Written exercise -
Write out again every line of the material, from the line containing "phylum: Tracheophyta" down through the last line, including both.

Input material -
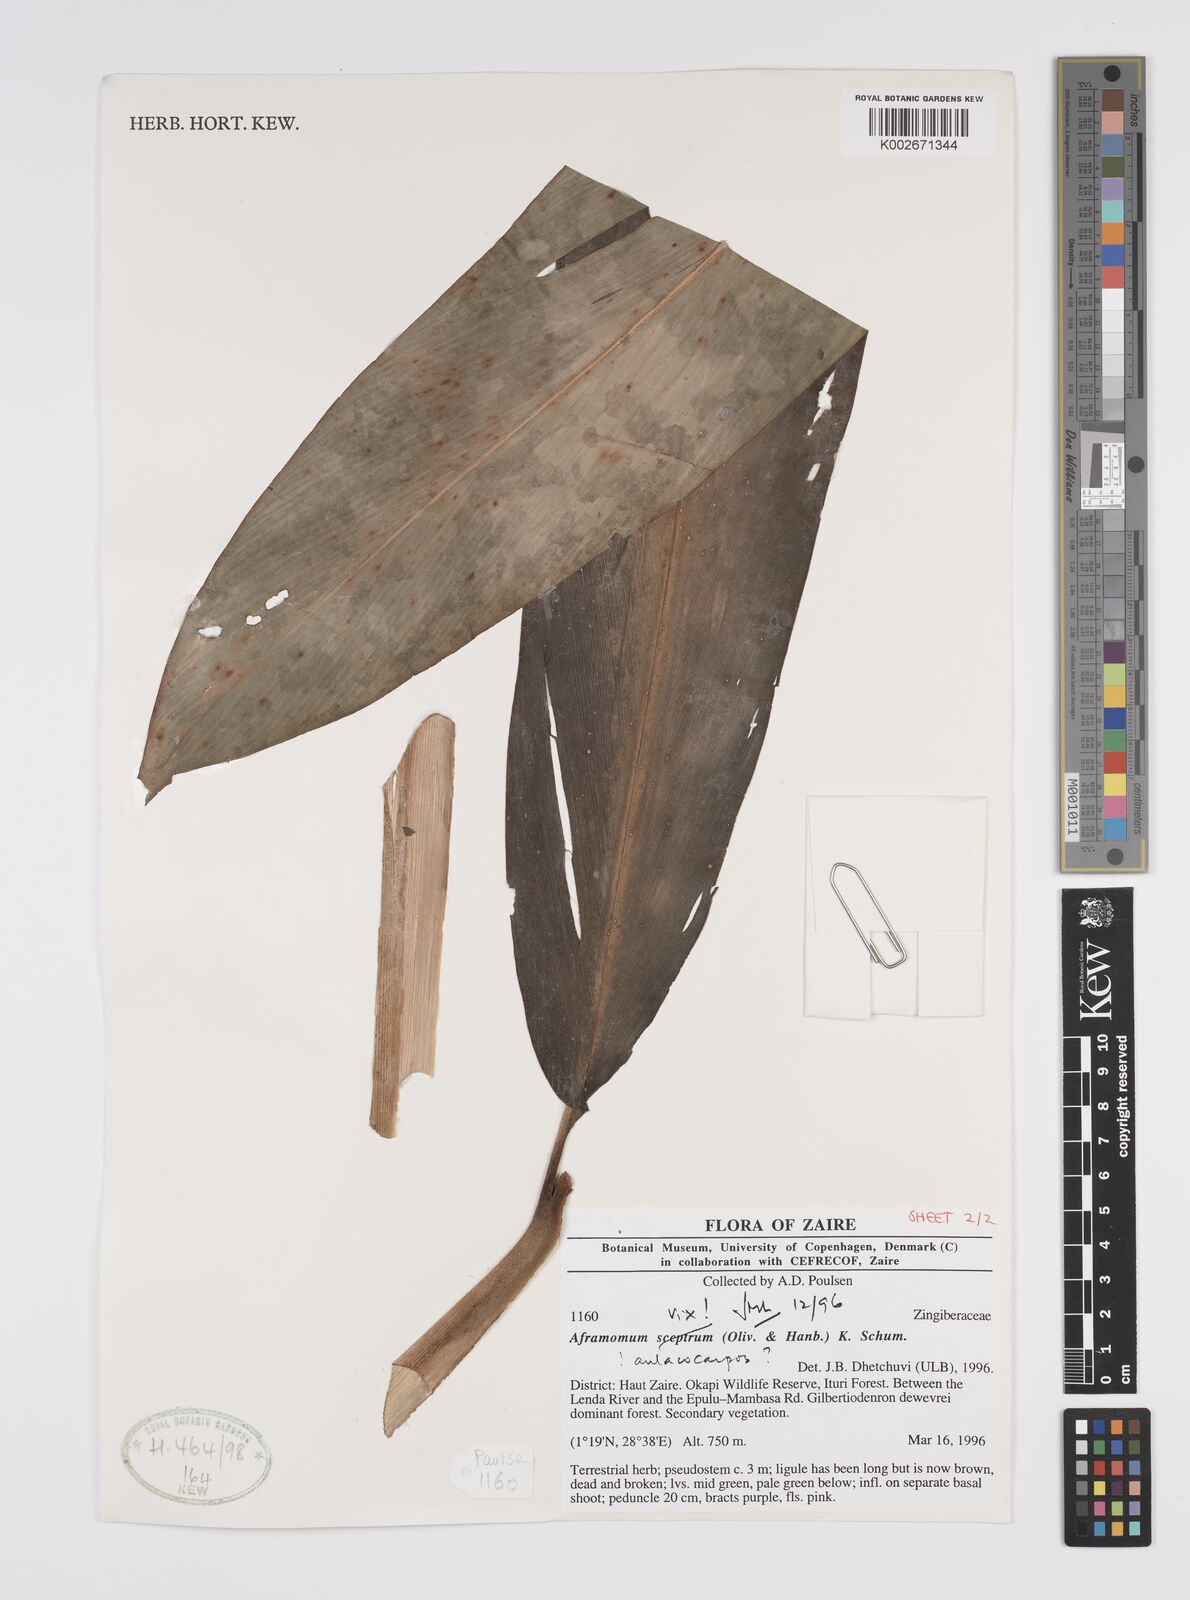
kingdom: Plantae
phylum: Tracheophyta
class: Liliopsida
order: Zingiberales
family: Zingiberaceae
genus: Aframomum
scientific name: Aframomum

Result -
phylum: Tracheophyta
class: Liliopsida
order: Zingiberales
family: Zingiberaceae
genus: Aframomum
scientific name: Aframomum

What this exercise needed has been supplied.